Soil water storage and groundwater behaviour in a catenary sequence beneath forest in central Amazonia.
II. Floodplain water table behaviour and implications for streamflow generation
Abstract. Valley floor groundwater level data collected during the ABRACOS project (Gash et al. 1996), and published streamflow data from small forested catchments in geomorphologically similar areas nearby have been analysed to improve the understanding of the processes of streamflow generation. Early in the wet season, the floodplain water table is typically at 0.8 m depth, or less, and receives only local, vertical recharge. Large storms may create a groundwater ridge beneath the floodplain, temporarily creating a gradient in the direction of the hilislope. Later in the wet season, floodplain water levels are controlled primarily by the discharge of groundwater which maintains the dry season streamflow. The groundwater is recharged by deep drainage from beneath the plateau and slope areas once the dry season soil water deficit has been overcome.
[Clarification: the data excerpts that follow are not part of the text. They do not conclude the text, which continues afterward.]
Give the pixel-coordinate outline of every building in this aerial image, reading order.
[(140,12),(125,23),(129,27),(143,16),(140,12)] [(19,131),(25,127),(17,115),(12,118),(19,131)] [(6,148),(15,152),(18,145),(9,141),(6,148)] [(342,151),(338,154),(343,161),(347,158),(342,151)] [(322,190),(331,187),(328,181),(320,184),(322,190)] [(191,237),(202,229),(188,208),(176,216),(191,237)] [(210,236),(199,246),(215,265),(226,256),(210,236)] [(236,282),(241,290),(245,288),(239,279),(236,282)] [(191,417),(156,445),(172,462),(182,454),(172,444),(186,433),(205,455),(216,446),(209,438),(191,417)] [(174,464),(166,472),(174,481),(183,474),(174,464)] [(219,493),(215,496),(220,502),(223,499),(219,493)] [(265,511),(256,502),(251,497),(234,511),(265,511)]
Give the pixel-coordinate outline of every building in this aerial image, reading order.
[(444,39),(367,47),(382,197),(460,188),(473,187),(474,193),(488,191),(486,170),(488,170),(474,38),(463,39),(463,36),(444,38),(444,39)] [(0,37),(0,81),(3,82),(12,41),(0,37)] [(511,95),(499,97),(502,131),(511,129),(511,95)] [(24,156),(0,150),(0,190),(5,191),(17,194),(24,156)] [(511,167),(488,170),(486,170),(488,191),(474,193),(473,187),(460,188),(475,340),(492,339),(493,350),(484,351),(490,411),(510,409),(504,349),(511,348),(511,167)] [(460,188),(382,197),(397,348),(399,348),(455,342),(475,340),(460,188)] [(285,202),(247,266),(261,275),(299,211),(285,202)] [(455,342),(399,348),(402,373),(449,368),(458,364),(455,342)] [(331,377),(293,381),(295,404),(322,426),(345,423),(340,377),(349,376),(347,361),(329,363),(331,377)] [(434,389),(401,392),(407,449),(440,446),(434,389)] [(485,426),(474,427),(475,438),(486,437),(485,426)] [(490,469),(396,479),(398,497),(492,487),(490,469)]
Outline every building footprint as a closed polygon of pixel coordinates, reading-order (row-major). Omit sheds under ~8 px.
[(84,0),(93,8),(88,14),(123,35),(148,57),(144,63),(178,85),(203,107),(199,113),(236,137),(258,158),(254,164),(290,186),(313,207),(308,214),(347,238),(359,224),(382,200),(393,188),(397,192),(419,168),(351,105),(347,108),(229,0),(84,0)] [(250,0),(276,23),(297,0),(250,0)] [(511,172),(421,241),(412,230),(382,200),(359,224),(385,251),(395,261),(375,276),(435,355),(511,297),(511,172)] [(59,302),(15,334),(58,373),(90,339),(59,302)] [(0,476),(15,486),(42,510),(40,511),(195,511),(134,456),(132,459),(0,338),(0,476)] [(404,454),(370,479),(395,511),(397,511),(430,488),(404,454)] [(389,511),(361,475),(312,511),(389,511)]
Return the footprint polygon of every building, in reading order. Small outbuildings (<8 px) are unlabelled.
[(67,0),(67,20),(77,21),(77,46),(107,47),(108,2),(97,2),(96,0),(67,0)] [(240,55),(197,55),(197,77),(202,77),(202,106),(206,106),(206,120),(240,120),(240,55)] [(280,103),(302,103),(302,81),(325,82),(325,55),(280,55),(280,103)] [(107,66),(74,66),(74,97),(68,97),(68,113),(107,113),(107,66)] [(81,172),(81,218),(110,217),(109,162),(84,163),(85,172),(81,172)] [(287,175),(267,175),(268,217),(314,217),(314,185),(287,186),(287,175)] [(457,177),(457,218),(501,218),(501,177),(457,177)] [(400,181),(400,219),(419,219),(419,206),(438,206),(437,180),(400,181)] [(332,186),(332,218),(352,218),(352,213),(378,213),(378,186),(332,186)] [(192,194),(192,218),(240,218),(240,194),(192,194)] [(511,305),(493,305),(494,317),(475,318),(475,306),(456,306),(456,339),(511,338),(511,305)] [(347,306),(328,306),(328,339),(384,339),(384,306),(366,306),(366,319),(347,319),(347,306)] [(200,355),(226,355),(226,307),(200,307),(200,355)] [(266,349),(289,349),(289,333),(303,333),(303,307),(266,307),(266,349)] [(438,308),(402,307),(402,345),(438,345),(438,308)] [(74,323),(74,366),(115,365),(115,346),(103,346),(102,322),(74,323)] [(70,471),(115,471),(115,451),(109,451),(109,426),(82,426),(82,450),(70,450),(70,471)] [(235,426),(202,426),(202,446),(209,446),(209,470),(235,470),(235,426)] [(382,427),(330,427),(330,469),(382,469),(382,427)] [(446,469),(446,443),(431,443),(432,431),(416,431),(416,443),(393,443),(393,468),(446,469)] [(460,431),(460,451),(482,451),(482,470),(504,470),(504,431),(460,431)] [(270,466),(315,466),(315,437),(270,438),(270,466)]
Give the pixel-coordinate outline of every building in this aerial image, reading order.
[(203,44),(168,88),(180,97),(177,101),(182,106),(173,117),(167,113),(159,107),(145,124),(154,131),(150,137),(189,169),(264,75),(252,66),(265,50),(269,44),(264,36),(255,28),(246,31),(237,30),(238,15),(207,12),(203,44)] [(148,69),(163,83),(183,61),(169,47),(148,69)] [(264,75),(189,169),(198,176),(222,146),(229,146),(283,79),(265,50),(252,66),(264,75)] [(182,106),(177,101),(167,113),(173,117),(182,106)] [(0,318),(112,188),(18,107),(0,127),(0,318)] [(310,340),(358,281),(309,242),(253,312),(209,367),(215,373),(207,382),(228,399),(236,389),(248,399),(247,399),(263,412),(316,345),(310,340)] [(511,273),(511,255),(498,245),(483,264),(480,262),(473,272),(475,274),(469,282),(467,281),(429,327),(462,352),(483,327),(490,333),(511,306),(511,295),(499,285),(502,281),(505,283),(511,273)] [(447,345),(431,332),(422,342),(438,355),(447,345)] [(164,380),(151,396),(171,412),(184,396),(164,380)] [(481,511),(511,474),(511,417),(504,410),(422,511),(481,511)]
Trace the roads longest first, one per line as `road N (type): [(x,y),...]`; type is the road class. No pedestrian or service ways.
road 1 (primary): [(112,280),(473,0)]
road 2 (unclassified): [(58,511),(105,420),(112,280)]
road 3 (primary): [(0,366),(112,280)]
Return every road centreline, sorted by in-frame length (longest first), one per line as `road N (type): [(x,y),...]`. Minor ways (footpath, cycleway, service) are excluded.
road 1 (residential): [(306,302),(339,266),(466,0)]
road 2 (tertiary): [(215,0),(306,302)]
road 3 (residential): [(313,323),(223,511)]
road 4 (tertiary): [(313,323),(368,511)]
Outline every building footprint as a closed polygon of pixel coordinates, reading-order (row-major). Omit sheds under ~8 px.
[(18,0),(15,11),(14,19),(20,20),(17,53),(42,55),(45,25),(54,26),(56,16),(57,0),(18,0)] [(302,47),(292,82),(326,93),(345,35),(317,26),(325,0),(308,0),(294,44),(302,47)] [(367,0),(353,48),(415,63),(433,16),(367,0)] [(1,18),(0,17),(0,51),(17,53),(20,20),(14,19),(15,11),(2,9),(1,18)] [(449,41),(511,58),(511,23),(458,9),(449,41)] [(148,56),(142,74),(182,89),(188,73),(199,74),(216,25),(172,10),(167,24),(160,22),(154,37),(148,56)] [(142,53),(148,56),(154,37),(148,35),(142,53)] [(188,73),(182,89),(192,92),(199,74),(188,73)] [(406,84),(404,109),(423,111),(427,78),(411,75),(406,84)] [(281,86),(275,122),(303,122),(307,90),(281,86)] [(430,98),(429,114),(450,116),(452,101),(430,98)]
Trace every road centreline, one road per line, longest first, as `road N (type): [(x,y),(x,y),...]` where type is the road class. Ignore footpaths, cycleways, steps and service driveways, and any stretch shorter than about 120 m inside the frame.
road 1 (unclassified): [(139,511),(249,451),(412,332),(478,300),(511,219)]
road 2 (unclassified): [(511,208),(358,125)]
In the late wet season, the water level is almost at the floodplain surface and may create seeps on the lower slopes in very wet years. For the period 1966-1989, the recharge was estimated to range from 290 mm to 1601 mm with a mean of 1087 mm. Published data show that baseflow is 91% of annual runoff. Stormflow is generated on the floodplain, and water table recessions after rainfall events show that the runoff response depends on the depth to the water table. These results are from areas with deeply weathered and permeable soils; in areas of Amazonia with shallower soils, the predominant flow generation processes will differ (Elsenbeer and Lack, 1996).